Each instance gets ~10 GB HBM and ~18 SMs. Not used in training (training wants the full chip).

H200 — same compute, much more memory

The H200 (shipping mid-2024) is electrically identical to H100 in compute. What changes:

  • 141 GB HBM3e (vs. 80 GB HBM3 on H100). 76% more.
  • 4.8 TB/s bandwidth (vs. 3.35 TB/s). 43% higher.
  • Same NVLink 4, same TDP (700 W), same form factor (drop-in replacement for H100 SXM5).
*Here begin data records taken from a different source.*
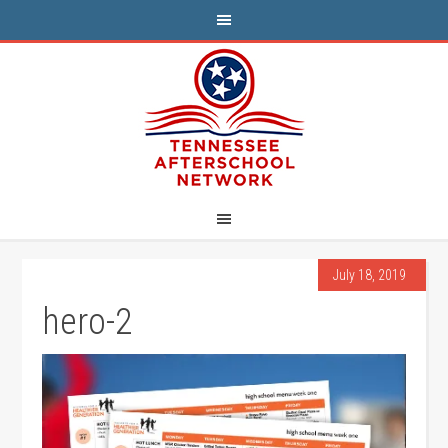
July 18, 2019
hero-2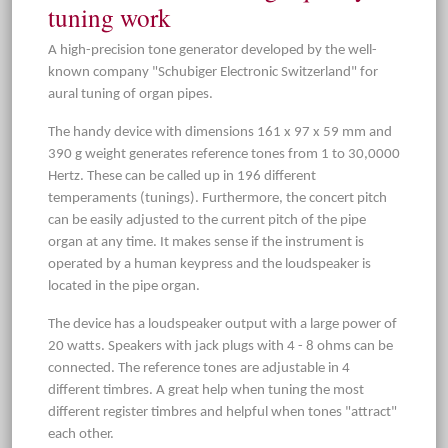
tuning work
A high-precision tone generator developed by the well-
known company "Schubiger Electronic Switzerland" for
aural tuning of organ pipes.
The handy device with dimensions 161 x 97 x 59 mm and
390 g weight generates reference tones from 1 to 30,0000
Hertz. These can be called up in 196 different
temperaments (tunings). Furthermore, the concert pitch
can be easily adjusted to the current pitch of the pipe
organ at any time. It makes sense if the instrument is
operated by a human keypress and the loudspeaker is
located in the pipe organ.
The device has a loudspeaker output with a large power of
20 watts. Speakers with jack plugs with 4 - 8 ohms can be
connected. The reference tones are adjustable in 4
different timbres. A great help when tuning the most
different register timbres and helpful when tones "attract"
each other.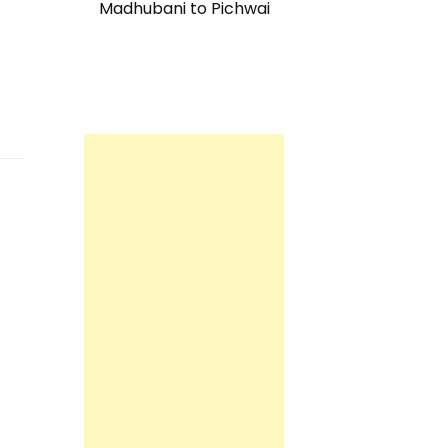
Madhubani to Pichwai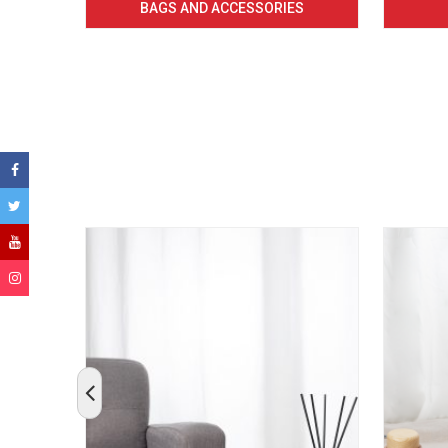
BAGS AND ACCESSORIES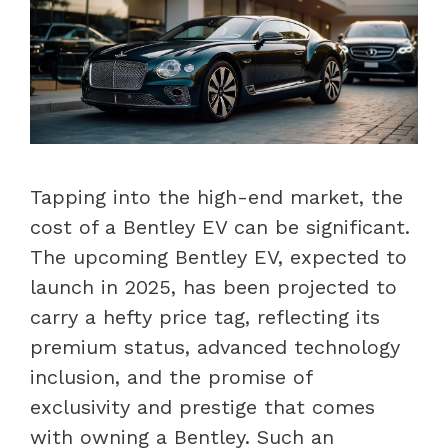
Tapping into the high-end market, the
cost of a Bentley EV can be significant.
The upcoming Bentley EV, expected to
launch in 2025, has been projected to
carry a hefty price tag, reflecting its
premium status, advanced technology
inclusion, and the promise of
exclusivity and prestige that comes
with owning a Bentley. Such an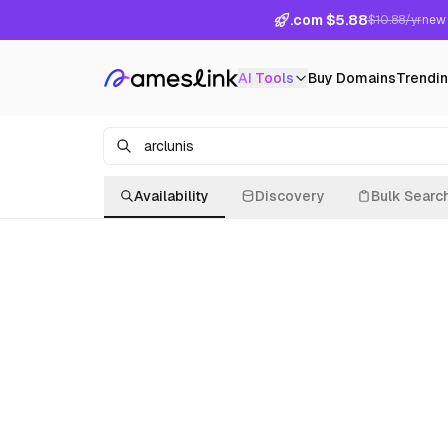
.com $5.88
$10.88/yr
new 
AI Tools
Buy Domains
Trendi
Availability
Discovery
Bulk Searc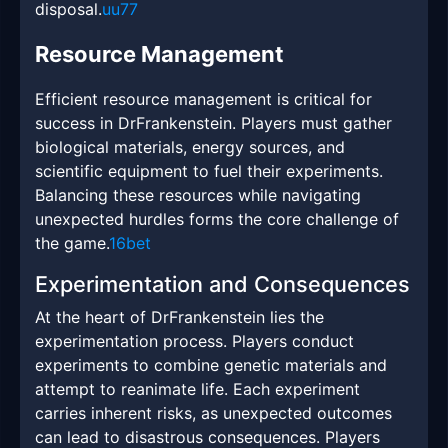
disposal.
uu77
Resource Management
Efficient resource management is critical for
success in DrFrankenstein. Players must gather
biological materials, energy sources, and
scientific equipment to fuel their experiments.
Balancing these resources while navigating
unexpected hurdles forms the core challenge of
the game.
16bet
Experimentation and Consequences
At the heart of DrFrankenstein lies the
experimentation process. Players conduct
experiments to combine genetic materials and
attempt to reanimate life. Each experiment
carries inherent risks, as unexpected outcomes
can lead to disastrous consequences. Players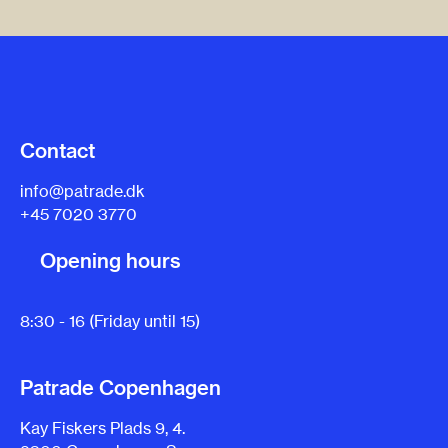
Contact
info@patrade.dk
+45 7020 3770
Opening hours
8:30 - 16 (Friday until 15)
Patrade Copenhagen
Kay Fiskers Plads 9, 4.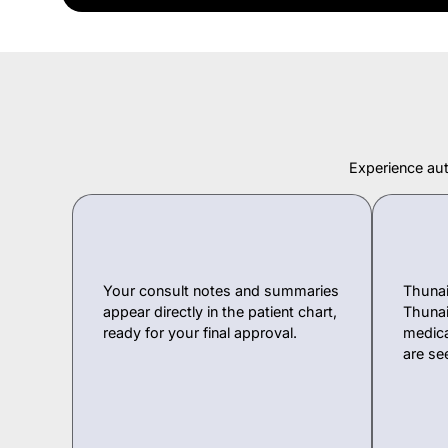
Experience aut
Your consult notes and summaries
Thunai
appear directly in the patient chart,
Thunai
ready for your final approval.
medica
are se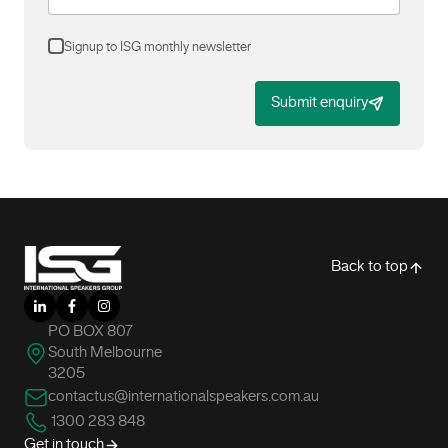
Signup to ISG monthly newsletter
Submit enquiry
-
Back to top
LinkedIn
Facebook
Instagram
PO BOX 807
South Melbourne
3205
contactus@internationalspeakers.com.au
1300 283 848
Get in touch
[source: NVIDIA H200 Datasheet 2024]

Why this matters:

  • A 70B FP8 model fits in one H200 with room for activations and KV cache. On an H100, you needed model parallelism. This collapses serving complexity dramatically.
  • KV-cache-bound inference workloads (long context, large batch) scale roughly with HBM bandwidth → ~43% higher tokens/sec.
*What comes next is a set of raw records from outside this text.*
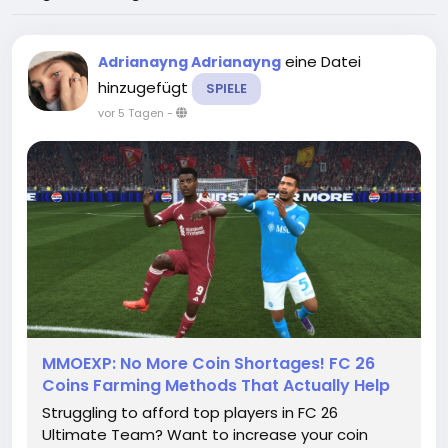
eine Datei
Adrianayng Adrianayng
hinzugefügt
SPIELE
vor 5 Tagen
-
MMOEXP: No More Coin Shortages! FC 26
Coins Farming Methods That Actually Help
Struggling to afford top players in FC 26
Ultimate Team? Want to increase your coin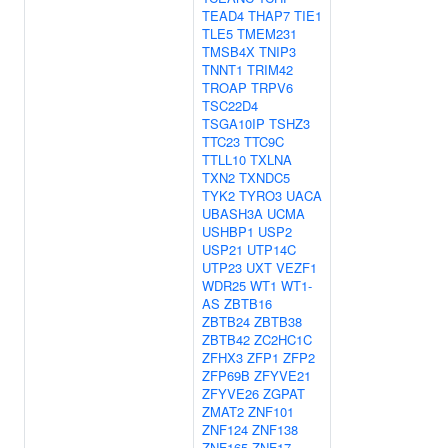
TEAD4
THAP7
TIE1
TLE5
TMEM231
TMSB4X
TNIP3
TNNT1
TRIM42
TROAP
TRPV6
TSC22D4
TSGA10IP
TSHZ3
TTC23
TTC9C
TTLL10
TXLNA
TXN2
TXNDC5
TYK2
TYRO3
UACA
UBASH3A
UCMA
USHBP1
USP2
USP21
UTP14C
UTP23
UXT
VEZF1
WDR25
WT1
WT1-
AS
ZBTB16
ZBTB24
ZBTB38
ZBTB42
ZC2HC1C
ZFHX3
ZFP1
ZFP2
ZFP69B
ZFYVE21
ZFYVE26
ZGPAT
ZMAT2
ZNF101
ZNF124
ZNF138
ZNF165
ZNF17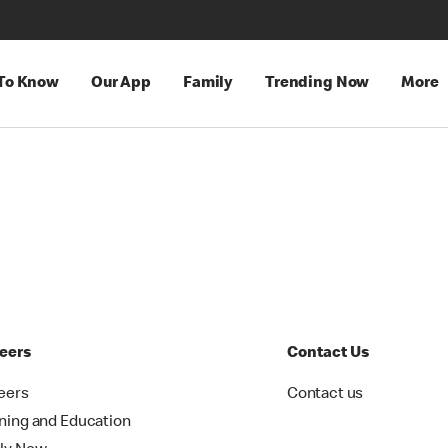
 To Know
Our App
Family
Trending Now
More
eers
Contact Us
eers
Contact us
ining and Education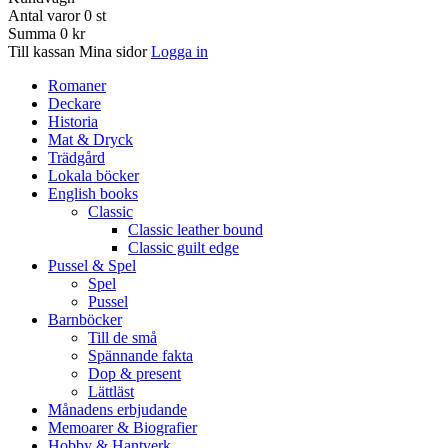
Antal varor
0
st
Summa
0 kr
Till kassan
Mina sidor
Logga in
Romaner
Deckare
Historia
Mat & Dryck
Trädgård
Lokala böcker
English books
Classic
Classic leather bound
Classic guilt edge
Pussel & Spel
Spel
Pussel
Barnböcker
Till de små
Spännande fakta
Dop & present
Lättläst
Månadens erbjudande
Memoarer & Biografier
Hobby & Hantverk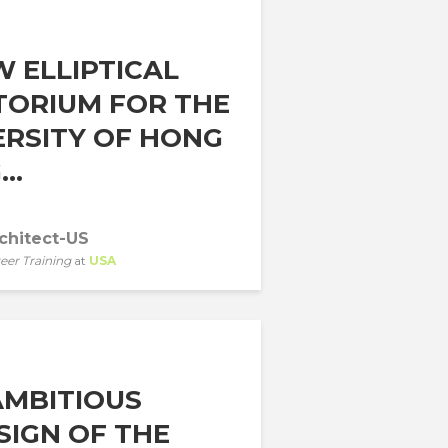
W ELLIPTICAL
TORIUM FOR THE
ERSITY OF HONG
..
chitect-US
eer Training
at
USA
AMBITIOUS
SIGN OF THE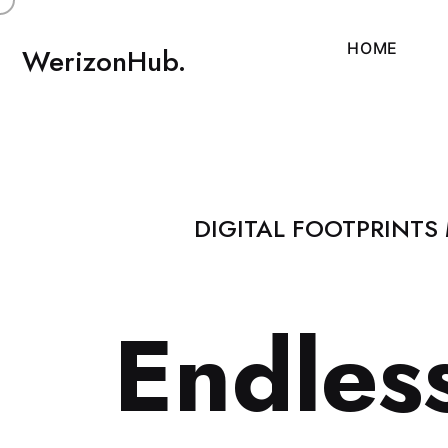
H
O
M
E
WerizonHub.
DIGITAL FOOTPRINTS
E
n
d
l
e
s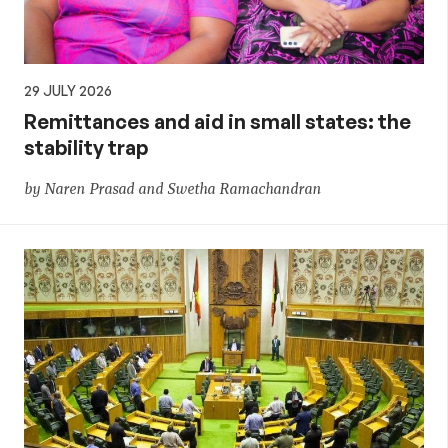
29 JULY 2026
Remittances and aid in small states: the
stability trap
by Naren Prasad and Swetha Ramachandran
The H200 is a memory-bandwidth product, not a compute product. Vendors who own H100 fleets often upgrade to H200 specifically for serving.
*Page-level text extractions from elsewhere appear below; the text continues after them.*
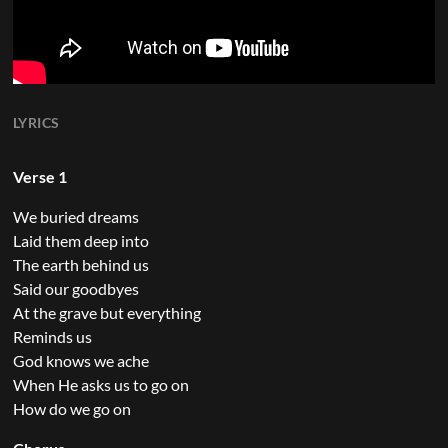
LYRICS
Verse 1
We buried dreams
Laid them deep into
The earth behind us
Said our goodbyes
At the grave but everything
Reminds us
God knows we ache
When He asks us to go on
How do we go on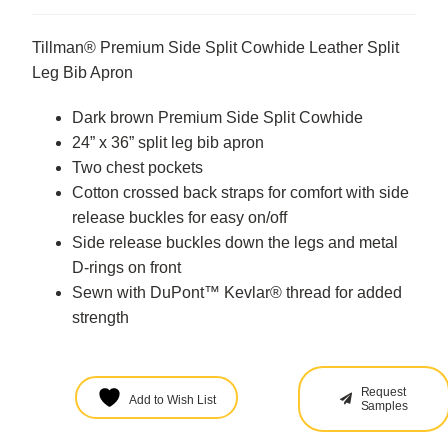
Tillman® Premium Side Split Cowhide Leather Split
Leg Bib Apron
Dark brown Premium Side Split Cowhide
24” x 36” split leg bib apron
Two chest pockets
Cotton crossed back straps for comfort with side
release buckles for easy on/off
Side release buckles down the legs and metal
D-rings on front
Sewn with DuPont™ Kevlar® thread for added
strength
Request
Add to Wish List
Samples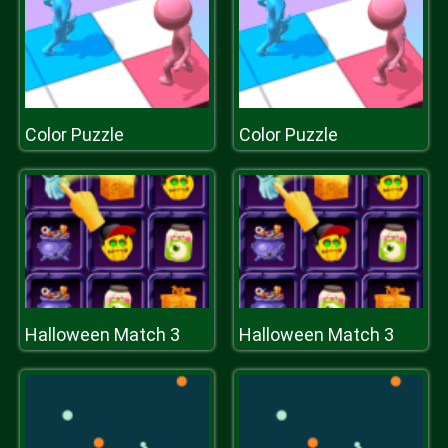
Color Puzzle
Color Puzzle
Halloween Match 3
Halloween Match 3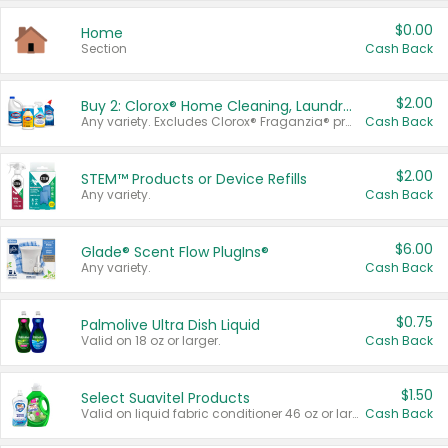
$0.00
Home
Section
Cash Back
$2.00
Buy 2: Clorox® Home Cleaning, Laundry, Pine-Sol®, Liquid-Plumr, or Formula 409 Products
Any variety. Excludes Clorox® Fraganzia® products, trial and travel sizes, tools, & textiles. Items must appear on the same receipt.
Cash Back
$2.00
STEM™ Products or Device Refills
Any variety.
Cash Back
$6.00
Glade® Scent Flow PlugIns®
Any variety.
Cash Back
$0.75
Palmolive Ultra Dish Liquid
Valid on 18 oz or larger.
Cash Back
$1.50
Select Suavitel Products
Valid on liquid fabric conditioner 46 oz or larger, or Refresher fabric rinse 25.5 oz.
Cash Back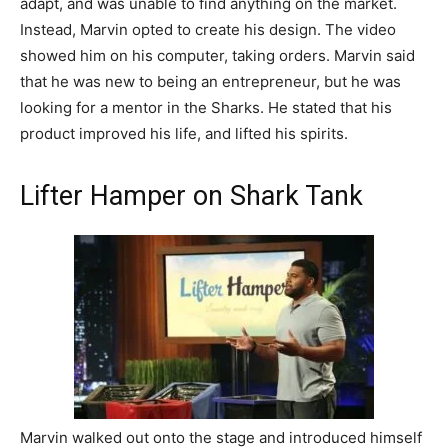
adapt, and was unable to find anything on the market.
Instead, Marvin opted to create his design. The video
showed him on his computer, taking orders. Marvin said
that he was new to being an entrepreneur, but he was
looking for a mentor in the Sharks. He stated that his
product improved his life, and lifted his spirits.
Lifter Hamper on Shark Tank
Marvin walked out onto the stage and introduced himself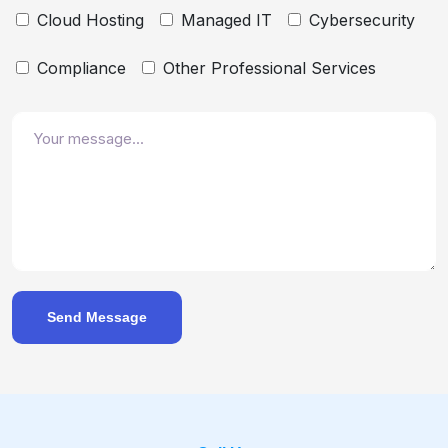
Cloud Hosting
Managed IT
Cybersecurity
Compliance
Other Professional Services
Send Message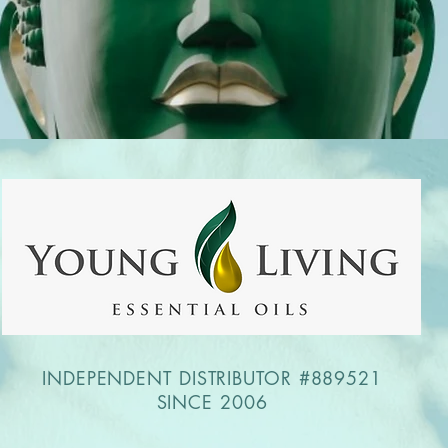
INDEPENDENT DISTRIBUTOR #889521
SINCE 2006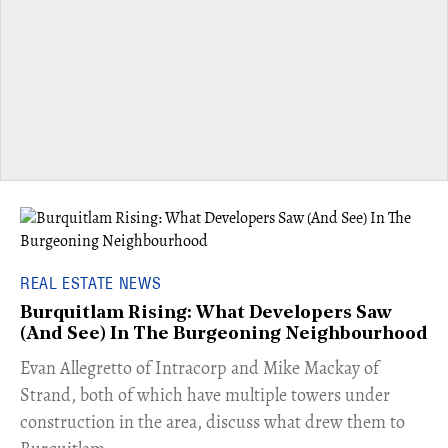
REAL ESTATE NEWS
Burquitlam Rising: What Developers Saw
(And See) In The Burgeoning Neighbourhood
​Evan Allegretto of Intracorp and Mike Mackay of
Strand, both of which have multiple towers under
construction in the area, discuss what drew them to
B100 / B200 / GB200 (Blackwell) preview

Announced GTC 2024, shipping late 2024 / 2025.

  • B200 is a dual-die chip (two reticle-limit dies fused with a 10 TB/s die-to-die link, NV-HBI). Counted as one GPU.
  • ~2.25 PF dense FP16 / ~4.5 PF FP8 / ~9 PF FP4 (Blackwell introduces FP4 with a second-gen Transformer Engine).
  • 192 GB HBM3e at 8 TB/s.
  • NVLink 5: 18 lanes × 100 GB/s = 1.8 TB/s per chip.
  • TDP: 1000 W per B200. Liquid cooling effectively mandatory at rack scale.
  • GB200: a Grace CPU + 2× B200 GPU module. NVL72: 36 GB200 modules (72 GPUs) in one rack, connected by NVLink Switch as a single 130 TB/s NVLink domain. The "rack is the unit" architecture.

[source: NVIDIA Blackwell Architecture Whitepaper 2024; GTC 2024 keynote]

Headline for the interview: Blackwell makes the rack — not the server — the unit of compute, and introduces FP4 to double effective FLOPS again.

References

  • NVIDIA H100 Tensor Core GPU Architecture Whitepaper, 2022 (rev. 2024).
  • NVIDIA H200 Tensor Core GPU Datasheet, 2024.
  • NVIDIA Blackwell Architecture Technical Brief, 2024.
  • Micikevicius et al. 2022, FP8 Formats for Deep Learning, arXiv:2209.05433.
  • Luo et al. 2023, Dissecting the NVIDIA Hopper Architecture through Microbenchmarks, arXiv:2402.13499.
  • Dao T. et al. 2022, FlashAttention, NeurIPS — the canonical "make this kernel compute-bound, not bandwidth-bound" paper.